## Text passage
----------------
The Pilcher Monument is an obelisk in Sark, Channel Islands, erected in memory of JG Pilcher, an oil merchant killed in a boat wreck in 1868. The monument stands above Havre Gosselin bay, the site of the 1868 incident, in which five men were killed. The monument was erected by Pilcher's widow some time after 1886. Its inscription records the sorrow of the Pilcher family but also warns the reader to beware of the coast and to take "caution and warning!".

== Boat wreck ==
In 1868 works were being undertaken to construct a breakwater at Creux harbour on Sark in the Channel Islands. The engineer-in-charge was Agnew Giffard, who made monthly visits from the neighbouring island of Guernsey. He travelled by 18 ft gig from Guernsey on the morning of 19 October to visit the breakwater, landing at Havre Gosselin bay. Having urgent business in Guernsey he looked to return the same evening with his brother Walter; the breakwater lighthouse keeper Russell Renouf; Dr Gatehouse, a medical officer travelling to Alderney and J. G. Pilcher, an oil merchant from London. The party were warned by local boatmen of poor weather and tidal conditions and were advised to wait and depart the next morning.

The party decided to leave anyway, at around 5pm, though the strength of the wind meant that they were forced to reef their sails before they had even left the bay. It is thought that the gig made two or three tacking movements to weather the La Givaude rocks and reached a point north of the small island of Brecqhou by 8 pm. However the seas were heavier here and the gig was forced back through the Gouliot Passage between Brecqhou and Sark to Havre Gosselin where the gig is thought to have been wrecked.
----------------
Saved data entries:
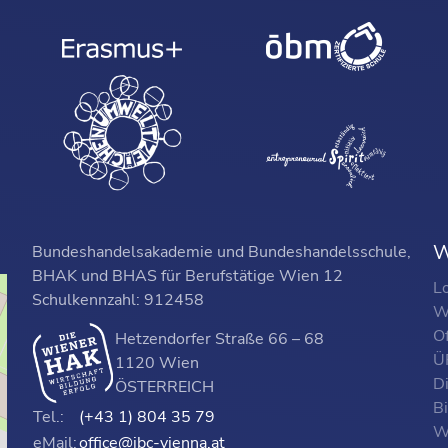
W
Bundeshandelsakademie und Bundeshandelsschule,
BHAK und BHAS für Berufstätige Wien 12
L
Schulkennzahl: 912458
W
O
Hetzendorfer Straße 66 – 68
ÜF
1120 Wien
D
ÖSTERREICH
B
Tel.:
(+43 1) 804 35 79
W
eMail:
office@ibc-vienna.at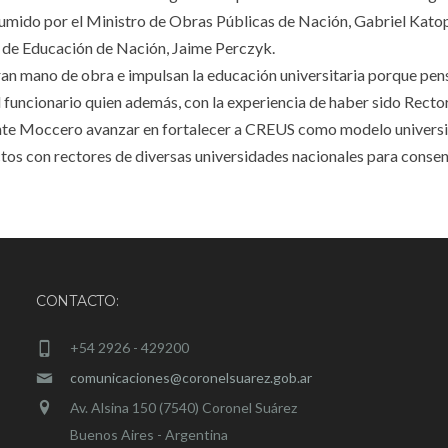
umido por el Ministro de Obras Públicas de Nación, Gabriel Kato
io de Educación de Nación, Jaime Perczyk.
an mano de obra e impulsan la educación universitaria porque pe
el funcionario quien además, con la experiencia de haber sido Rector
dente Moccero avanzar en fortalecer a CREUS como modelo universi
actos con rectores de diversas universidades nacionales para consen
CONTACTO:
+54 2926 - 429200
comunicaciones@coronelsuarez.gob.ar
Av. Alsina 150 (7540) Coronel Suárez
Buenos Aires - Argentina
----------------
## What you need to do
[A] From the Pilcher Monument text, reproduce the portion between "The party decided" and "have been wrecked.", inclusive.
[B] Continue the account of the Pilcher Monument and the 1868 boat wreck from where it stops.

## Responses to the tasks
[A]
The party decided to leave anyway, at around 5pm, though the strength of the wind meant that they were forced to reef their sails before they had even left the bay. It is thought that the gig made two or three tacking movements to weather the La Givaude rocks and reached a point north of the small island of Brecqhou by 8 pm. However the seas were heavier here and the gig was forced back through the Gouliot Passage between Brecqhou and Sark to Havre Gosselin where the gig is thought to have been wrecked.

[B]
The gig was later washed ashore some 7 mi from Dielette, France. Agnew Giffard's body floated ashore at Havre Gosselin, Walter Giffard was found in a cave at Pointe du Nez near L'Eperquerie, Sark; Renouf was found at the Gouliot Caves on Sark. Pilcher washed ashore at Niton on the Isle of Wight, England; Gatehouse's body was never recovered. It is not thought that the gig capsized as a theodolite, umbrella and pair of binoculars were found within it, though its mast and sail had been blown away.

== Monument ==
Pilcher's widow ordered an obelisk erected on the cliffs above Havre Gosselin, as a memorial to Pilcher and as a warning to of the "uncertainty of life" and of the dangers of this section of coast. It was commissioned from Henrys Monumental Masons of Guernsey, an early project for the company, which only began trading in 1886. The obelisk is made from Guernsey granite with lettering in lead. It is visible from the sea and has become a landmark for passing boats.

The inscription on the monument names the men lost and notes it was erected by Mrs Pilcher and her children as a mark of their love for Pilcher and their sorrow at his loss. It also states their intention "to urge upon others, through the grace and mercy of God, our saviour, caution and warning!". The inscription praises God and contains the text of the nautical-biblical passages Psalm 42:7 and Psalm 77:19.